Sorry, I had to copy full script, because I don't know where is the exact fault. And my question is: Why doesn't it work? Where is the mistake?

EDIT:

My external user table consists of id, username, password, salt, email, real_name. I thought it could be because of seperate password and salt fields, so I tried to implement salt in ExtAuthDB.php file manually. Unfortunately, it didn't work either.
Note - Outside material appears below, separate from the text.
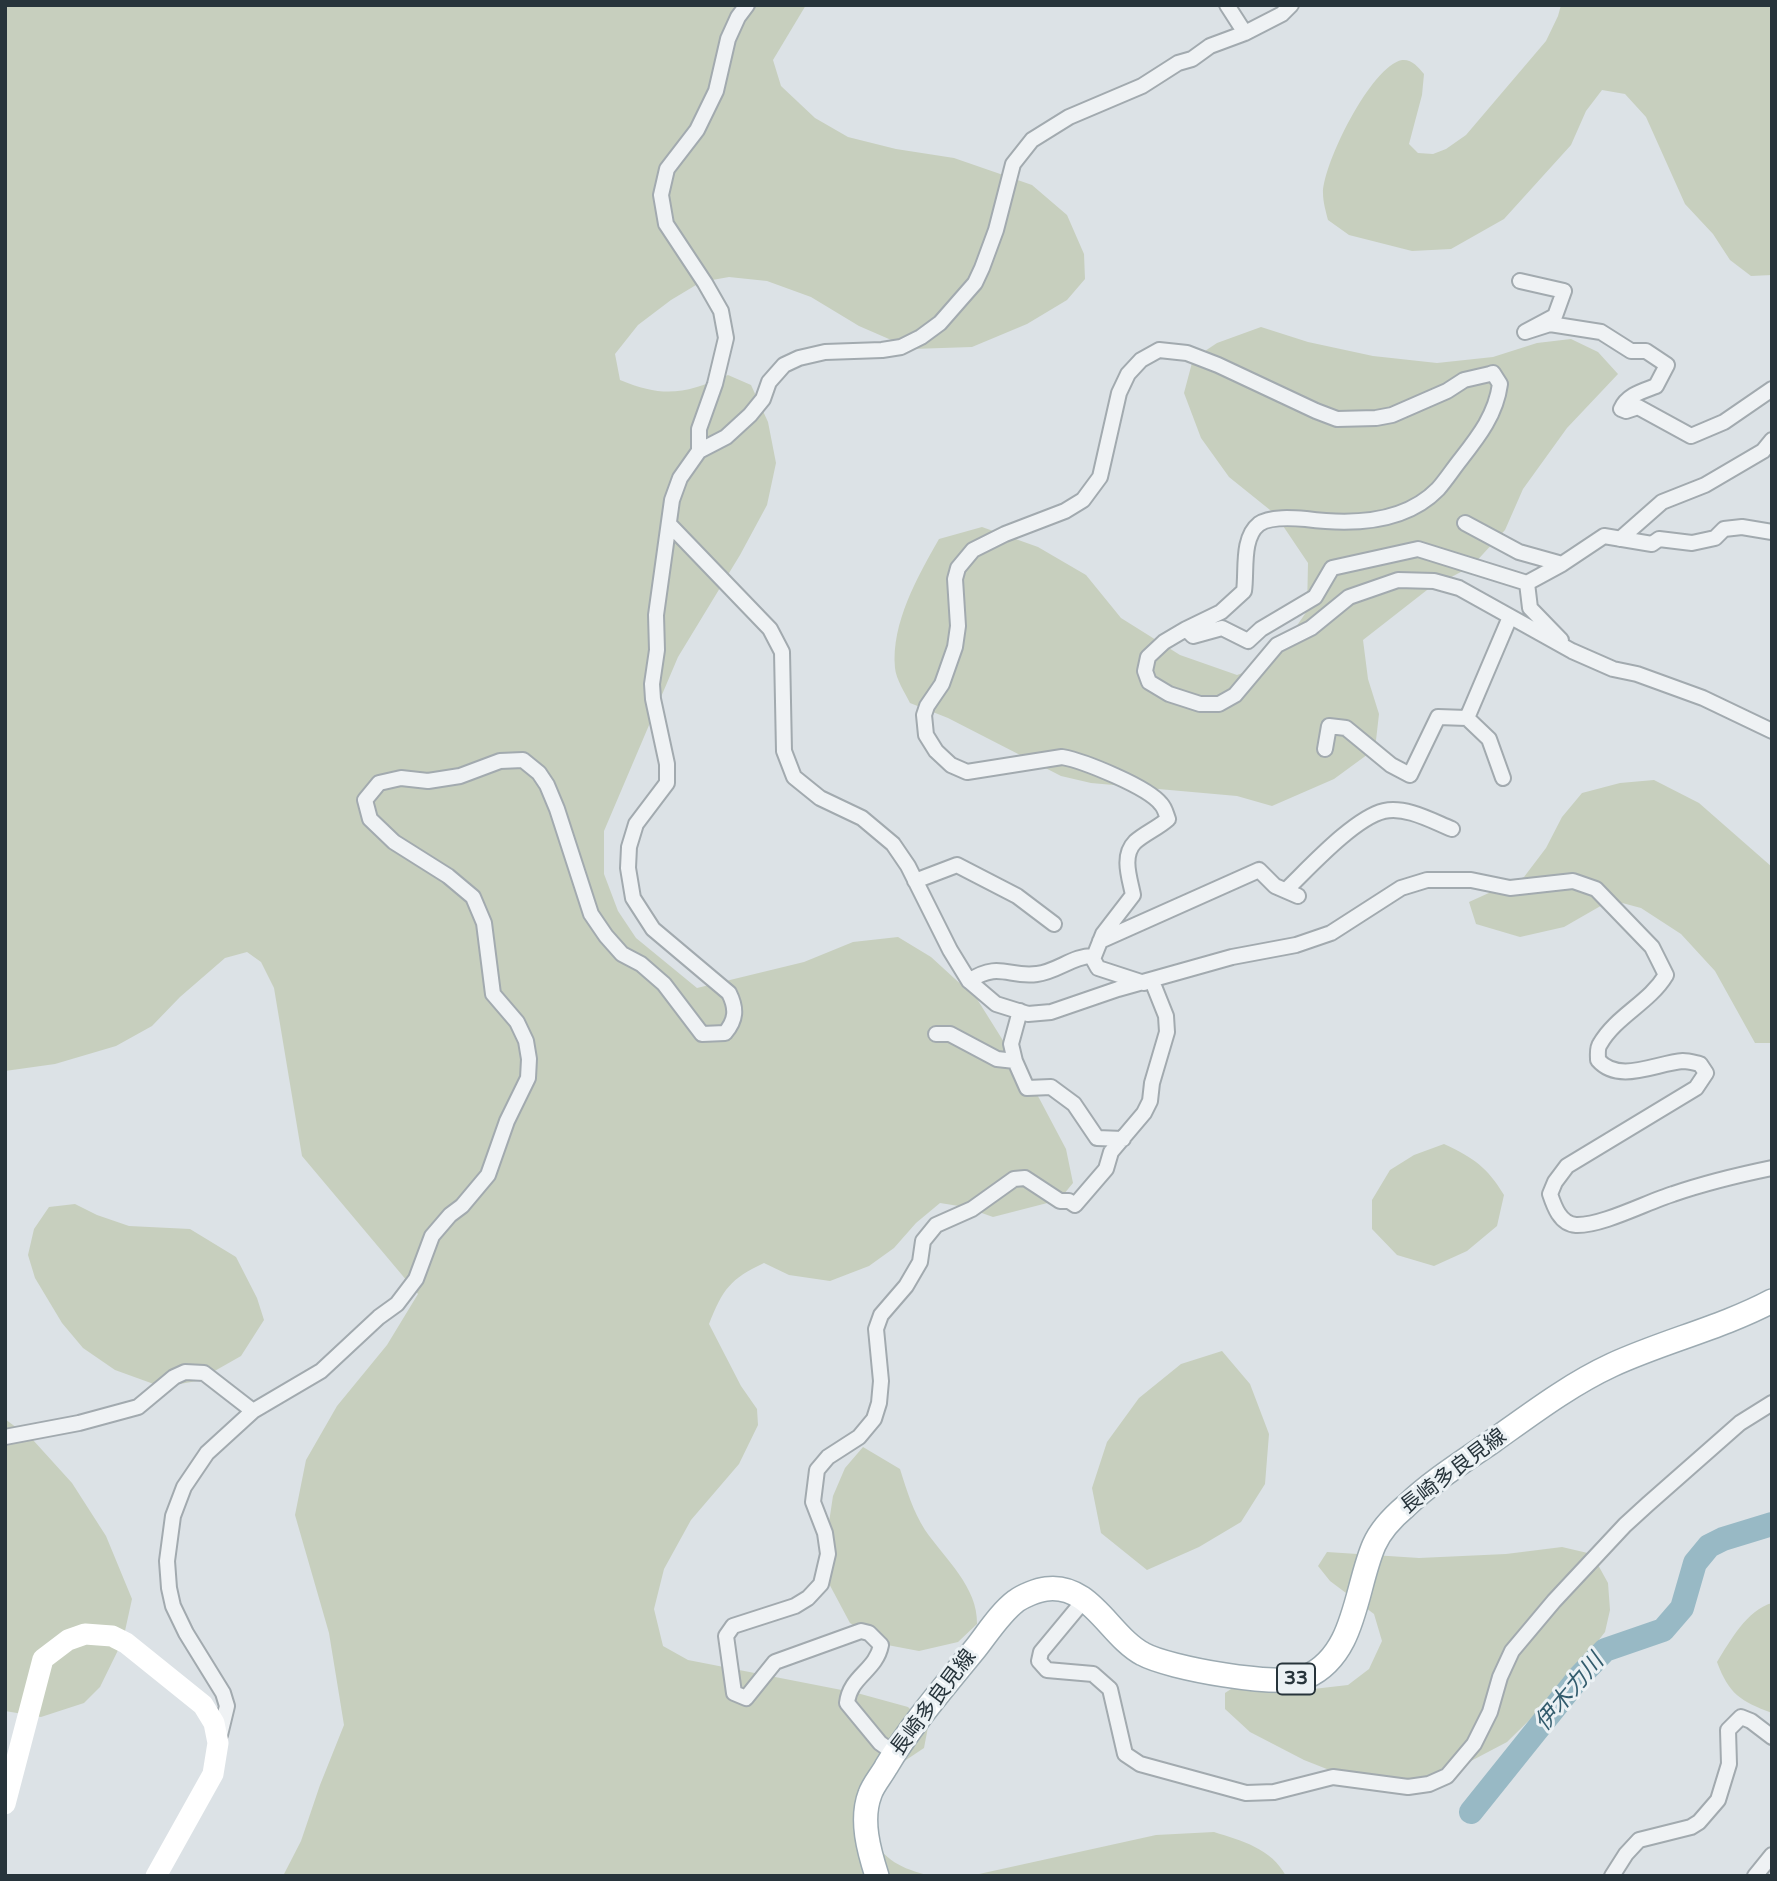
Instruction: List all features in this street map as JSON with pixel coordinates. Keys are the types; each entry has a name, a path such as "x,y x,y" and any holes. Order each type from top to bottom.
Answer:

Then I commented this line.

Answer 1

I was able to setup SSO (Single sign-on) from WordPress to media wiki using OAuth 2.0 server, I have posted my solution on this post

Or you can follow these steps:

1. First you need an OAuth 2.0 server, you could implement it your self see details here Run your own OAuth 2.0 Server or the easiest way is to use the WordPress plugin WP Oauth 2.0 server you don't have to buy the pro, you can also implement SSO by using the Grant type Authorization codes which comes free.
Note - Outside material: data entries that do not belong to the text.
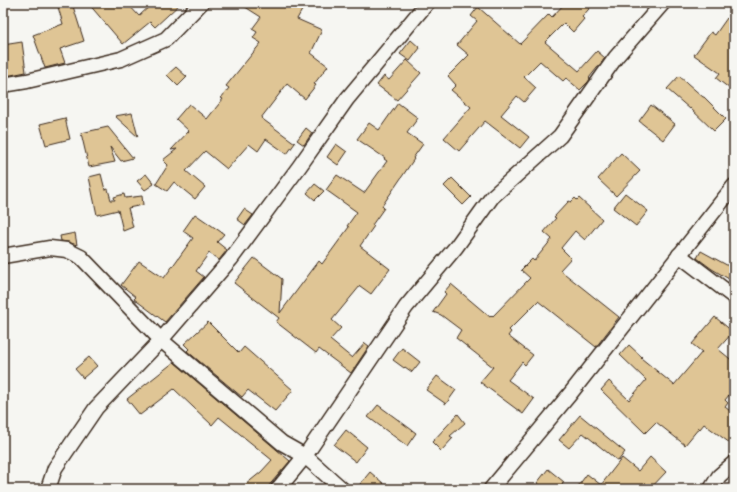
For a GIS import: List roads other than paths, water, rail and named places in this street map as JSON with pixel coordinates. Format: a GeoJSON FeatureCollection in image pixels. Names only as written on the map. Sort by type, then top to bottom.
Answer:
{"type":"FeatureCollection","features":[{"type":"Feature","properties":{"kind":"street"},"geometry":{"type":"LineString","coordinates":[[3,85],[27,81],[121,59],[166,39],[201,3]]}},
{"type":"Feature","properties":{"kind":"street"},"geometry":{"type":"LineString","coordinates":[[48,489],[55,468],[96,408],[161,340],[231,259],[347,99],[427,3]]}},
{"type":"Feature","properties":{"kind":"street"},"geometry":{"type":"LineString","coordinates":[[278,489],[305,456],[406,307],[456,247],[492,197],[560,136],[616,57],[663,3]]}},
{"type":"Feature","properties":{"kind":"street"},"geometry":{"type":"LineString","coordinates":[[492,489],[570,394],[734,186]]}},
{"type":"Feature","properties":{"kind":"street"},"geometry":{"type":"LineString","coordinates":[[3,256],[50,248],[67,250],[81,257],[161,340],[282,443],[305,456],[342,489]]}},
{"type":"Feature","properties":{"kind":"street"},"geometry":{"type":"LineString","coordinates":[[679,255],[734,297]]}},
{"type":"Feature","properties":{"kind":"street"},"geometry":{"type":"LineString","coordinates":[[711,489],[719,476],[734,463]]}}]}
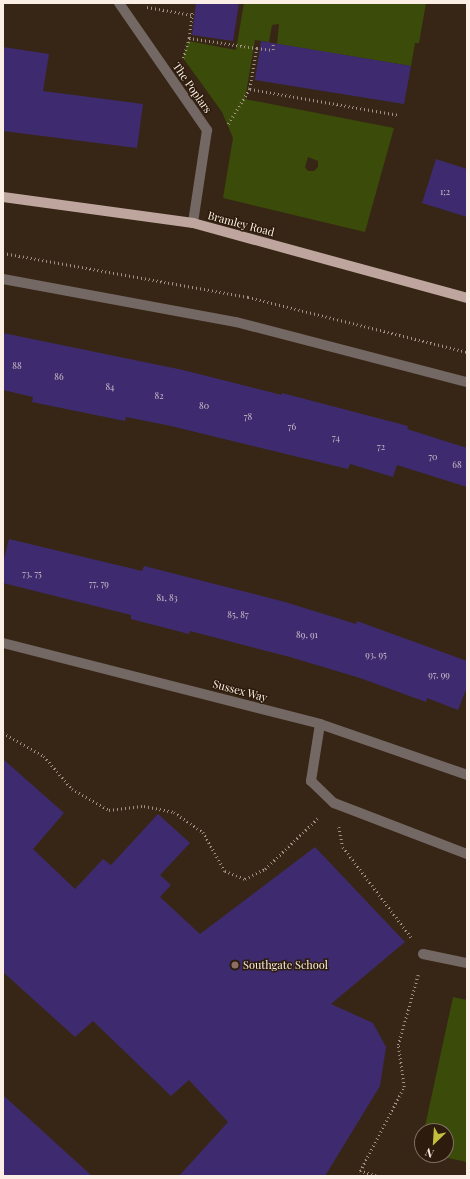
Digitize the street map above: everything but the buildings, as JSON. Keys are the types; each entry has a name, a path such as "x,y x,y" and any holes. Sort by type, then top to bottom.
{"main road":[{"name":"Bramley Road","path":"3,197 193,223 467,298"}],"street":[{"name":"The Poplars","path":"118,3 207,130 193,223"},
{"path":"3,279 236,322 467,382"},
{"name":"Sussex Way","path":"3,643 320,724 467,775"},
{"path":"320,724 310,781 334,803 467,854"},
{"path":"423,954 467,963"}],"path":[{"path":"144,6 192,14 189,38 183,58"},
{"path":"189,38 273,50 274,43"},
{"path":"227,125 250,89 257,48"},
{"path":"250,89 399,115"},
{"path":"3,733 44,756 72,789 109,810 144,806 174,812 203,832 225,871 245,879 265,869 334,803"},
{"path":"334,803 343,847 423,954 398,1045 404,1087 360,1171 376,1176"}],"green space":[{"path":"244,3 426,3 419,43 415,43 411,66 277,44 279,24 272,25 269,42 255,40 245,99 394,128 365,232 223,198 233,138 222,112 183,58 188,41 236,50","holes":["308,157 318,161 318,167 314,171 308,171 305,167"]},
{"path":"453,997 467,1000 467,1162 454,1159 454,1123 426,1123"}],"place":[{"name":"Southgate School","path":"235,965"}]}
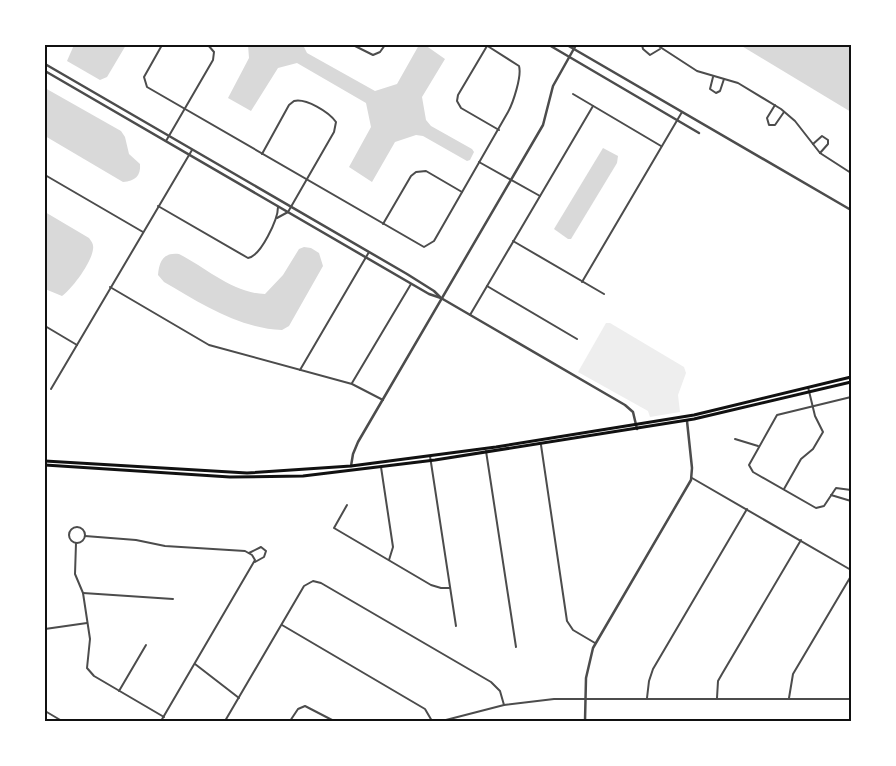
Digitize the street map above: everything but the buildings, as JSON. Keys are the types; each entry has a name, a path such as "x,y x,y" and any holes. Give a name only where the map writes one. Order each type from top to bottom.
{"main road":[{"path":"540,441 637,429 809,389 851,377"},
{"path":"809,389 851,382"},
{"path":"155,470 205,476 259,478 303,476 486,450 636,424 687,418"},
{"path":"45,461 155,470 258,473 381,467 430,458"},
{"path":"45,465 65,464"},
{"path":"205,476 213,471"},
{"path":"258,473 259,478"}],"street":[{"path":"162,45 144,79 147,86 420,246 428,246 434,241 512,106 520,70 515,62 486,45 458,95 457,101 460,108 498,130"},
{"path":"166,141 213,60 213,50 208,45"},
{"path":"353,45 374,55 385,45"},
{"path":"549,45 699,133"},
{"path":"567,45 851,210"},
{"path":"352,468 355,448 544,123 552,89 576,45"},
{"path":"642,45 644,51 650,55 660,48"},
{"path":"657,45 697,71 738,83 785,111 800,126 820,153 851,173"},
{"path":"45,64 434,290 441,298"},
{"path":"45,70 411,284 441,298 628,406 633,412 637,429"},
{"path":"714,76 710,89 716,93 720,92 724,78"},
{"path":"573,94 662,146"},
{"path":"262,154 290,105 296,100 306,102 330,116 336,122 334,133 288,212 277,218"},
{"path":"775,105 767,118 769,124 775,125 785,111"},
{"path":"470,315 593,106"},
{"path":"582,282 682,112"},
{"path":"812,144 820,137 826,138 828,144 820,153"},
{"path":"51,389 192,149"},
{"path":"479,162 540,196"},
{"path":"383,224 411,176 420,170 462,192"},
{"path":"45,175 143,232"},
{"path":"158,206 246,257 253,256 277,218 278,206"},
{"path":"513,241 604,294"},
{"path":"300,370 369,252"},
{"path":"352,384 411,284"},
{"path":"487,286 577,339"},
{"path":"110,288 206,344 352,384 383,400"},
{"path":"45,326 77,345"},
{"path":"784,490 801,459 813,449 822,433 822,427 816,418 809,389"},
{"path":"851,397 775,417 749,462 749,468 818,509 824,506 830,495 838,487 851,490"},
{"path":"585,721 587,670 595,644 692,478 687,418"},
{"path":"735,439 758,446"},
{"path":"540,441 567,621 572,630 595,644"},
{"path":"486,450 516,647"},
{"path":"430,458 456,626"},
{"path":"381,467 393,547 389,560"},
{"path":"692,478 851,570"},
{"path":"830,495 851,501"},
{"path":"347,505 334,528 436,587 450,588"},
{"path":"647,698 648,681 653,668 747,509"},
{"path":"77,527 82,529 85,536 83,541 76,543 69,538 69,533 72,528 77,527"},
{"path":"85,536 136,540 165,546 249,553 261,546 266,550 264,557 255,562 161,721"},
{"path":"717,698 718,681 801,540"},
{"path":"76,543 75,574 83,593 90,643 86,664 89,672 164,716"},
{"path":"249,553 255,562"},
{"path":"788,698 793,674 851,576"},
{"path":"225,721 304,586 310,581 321,583 491,682 500,691 504,705"},
{"path":"83,593 173,599"},
{"path":"45,629 87,623"},
{"path":"282,625 425,709 432,721"},
{"path":"119,691 146,645"},
{"path":"195,664 239,698"},
{"path":"442,721 504,705 554,699 851,699"},
{"path":"290,721 296,711 305,706 334,721"},
{"path":"45,711 62,721"}],"shaded area":[{"path":"74,45 126,45 107,77 100,80 67,61"},
{"path":"248,45 303,45 307,53 375,91 397,84 419,45 425,45 445,59 422,97 426,120 431,126 472,149 474,152 470,160 467,161 423,136 416,135 395,142 372,182 349,167 371,127 366,103 297,63 278,68 251,111 228,98 249,58"},
{"path":"740,45 851,45 851,112"},
{"path":"45,88 121,131 125,137 129,154 140,164 138,175 131,180 123,182 45,136"},
{"path":"603,148 618,156 617,163 571,239 568,239 554,229"},
{"path":"45,212 89,238 93,246 92,254 85,268 62,296 45,289"},
{"path":"304,247 311,248 319,253 323,266 289,326 282,330 250,325 220,313 164,282 158,275 163,258 170,254 179,254 231,285 253,293 265,294 283,275 299,249"},
{"path":"606,323 610,323 684,367 686,373 678,395 680,412 650,417 648,411 578,372"}]}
2. You need OAuth 2.0 client extension installed on your media wiki, the extension can be found here, follow the installation instructions there.
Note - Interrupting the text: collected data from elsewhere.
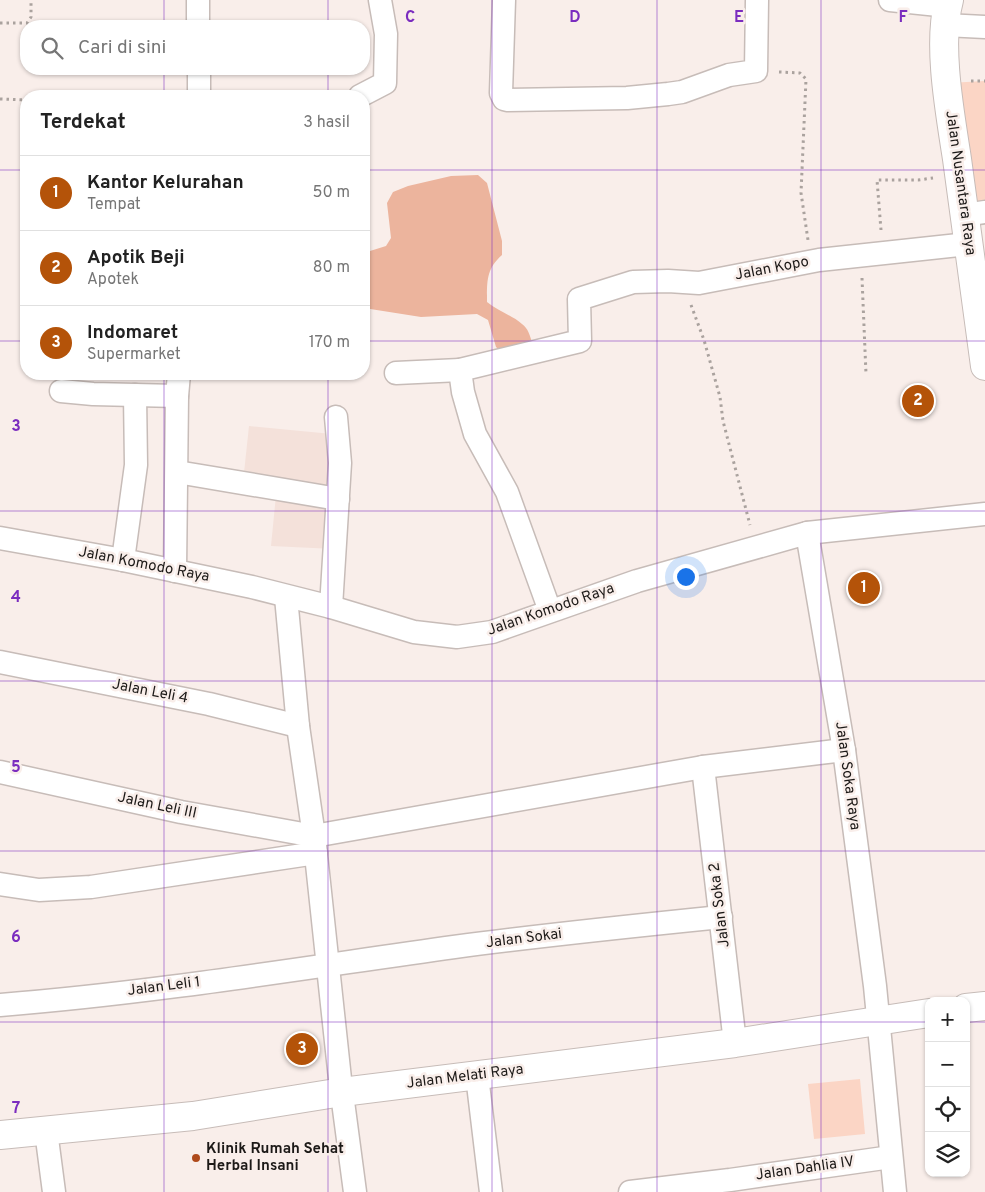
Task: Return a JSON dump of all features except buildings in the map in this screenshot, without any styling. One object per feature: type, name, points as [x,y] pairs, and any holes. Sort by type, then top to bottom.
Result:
[{"type":"street","points":[[198,0],[198,20]]},
{"type":"street","points":[[370,91],[385,84],[386,34],[380,0]]},
{"type":"street","points":[[504,0],[501,93],[504,99],[627,98],[668,94],[682,92],[729,75],[756,71],[757,0]]},
{"type":"street","points":[[890,0],[947,10],[985,27]]},
{"type":"street","name":"Jalan Nusantara Raya","points":[[947,10],[945,55],[949,98],[959,175],[975,214],[968,244],[985,366]]},
{"type":"street","points":[[199,75],[199,90]]},
{"type":"street","name":"Jalan Kopo","points":[[460,370],[580,341],[579,300],[633,282],[699,282],[811,262],[968,244]]},
{"type":"street","points":[[396,373],[460,370],[463,392],[475,434],[507,492],[550,611]]},
{"type":"street","points":[[175,571],[178,380]]},
{"type":"street","points":[[61,391],[177,396]]},
{"type":"street","points":[[123,560],[136,465],[135,395]]},
{"type":"street","points":[[331,608],[340,462],[336,416]]},
{"type":"street","points":[[177,472],[338,499]]},
{"type":"street","name":"Jalan Komodo Raya","points":[[0,538],[123,560],[252,587],[414,632],[457,637],[492,632],[637,581],[807,533],[985,514]]},
{"type":"street","name":"Jalan Soka Raya","points":[[807,533],[844,750],[878,1020],[895,1192]]},
{"type":"street","points":[[286,597],[298,726],[315,845],[355,1192]]},
{"type":"street","name":"Jalan Leli 4","points":[[0,662],[209,704],[298,726]]},
{"type":"street","points":[[0,884],[39,890],[91,887],[315,845],[703,766],[844,750]]},
{"type":"street","name":"Jalan Soka 2","points":[[703,766],[735,1043]]},
{"type":"street","name":"Jalan Leli III","points":[[0,772],[190,814],[315,845]]},
{"type":"street","name":"Jalan Sokai","points":[[328,966],[456,947],[721,917]]},
{"type":"street","name":"Jalan Leli 1","points":[[0,1005],[52,1001],[328,966]]},
{"type":"street","points":[[970,1008],[985,1006]]},
{"type":"street","name":"Jalan Melati Raya","points":[[0,1135],[46,1132],[193,1116],[342,1092],[735,1043],[925,1014]]},
{"type":"street","points":[[477,1076],[491,1192]]},
{"type":"street","points":[[46,1132],[54,1192]]},
{"type":"street","name":"Jalan Dahlia IV","points":[[630,1192],[740,1179],[891,1157]]},
{"type":"path","points":[[29,20],[31,17],[31,0]]},
{"type":"path","points":[[0,23],[20,22]]},
{"type":"path","points":[[756,71],[800,73],[806,80],[801,193],[811,262]]},
{"type":"path","points":[[0,99],[20,100]]},
{"type":"path","points":[[883,253],[877,180],[918,180],[959,175]]},
{"type":"path","points":[[860,256],[866,374]]},
{"type":"path","points":[[682,282],[704,340],[720,397],[723,421],[744,498]]},
{"type":"shaded area","points":[[985,81],[985,212],[964,215],[948,83]]},
{"type":"shaded area","points":[[478,175],[487,183],[502,241],[502,255],[493,265],[488,276],[487,302],[524,326],[532,342],[502,352],[496,347],[488,320],[477,314],[421,317],[370,309],[370,251],[386,246],[391,238],[387,203],[393,192],[408,186],[451,176]]},
{"type":"shaded area","points":[[249,426],[332,434],[334,549],[271,546],[277,485],[243,482]]},
{"type":"shaded area","points":[[860,1079],[865,1134],[814,1139],[808,1084]]},
{"type":"place","name":"Apotik Beji","points":[[918,401]]},
{"type":"place","name":"Kantor Kelurahan","points":[[864,588]]},
{"type":"place","name":"Indomaret","points":[[302,1049]]},
{"type":"place","name":"Klinik Rumah Sehat Herbal Insani","points":[[196,1158]]}]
3. Go to WordPress plugin page and activate OAuth server, then navigate to OAuth Server and add a new client, give your client a name and in Redirect URI add the link mention on the media wiki extension page i.e http://your.wiki.domain/path/to/wiki/Special:OAuth2Client/callback, then go to OAuth>clients page where you can see your newly created client, click edit and here you can see clientID and Client secret add this ID and secret in the localSettings.php of your media wiki.

4. Create a page on WordPress and put the following button with your client id in it

   < a href="https://your-Domain-Where-OAuth-server-is-running.de/oauth/authorize?response_type=code&client_id=YOURCLIENTID&state=RANDOM-STRING&scope=basic"> go to wiki</a> don't forget to put scope otherwise you will get a media wiki internal error.

5. If everything worked fine then you should automatically go to the media wiki main page after clicking this button from your WordPress. media wiki will show you as logged in. It took me some time to figure it out I hope this helps anyone who comes here.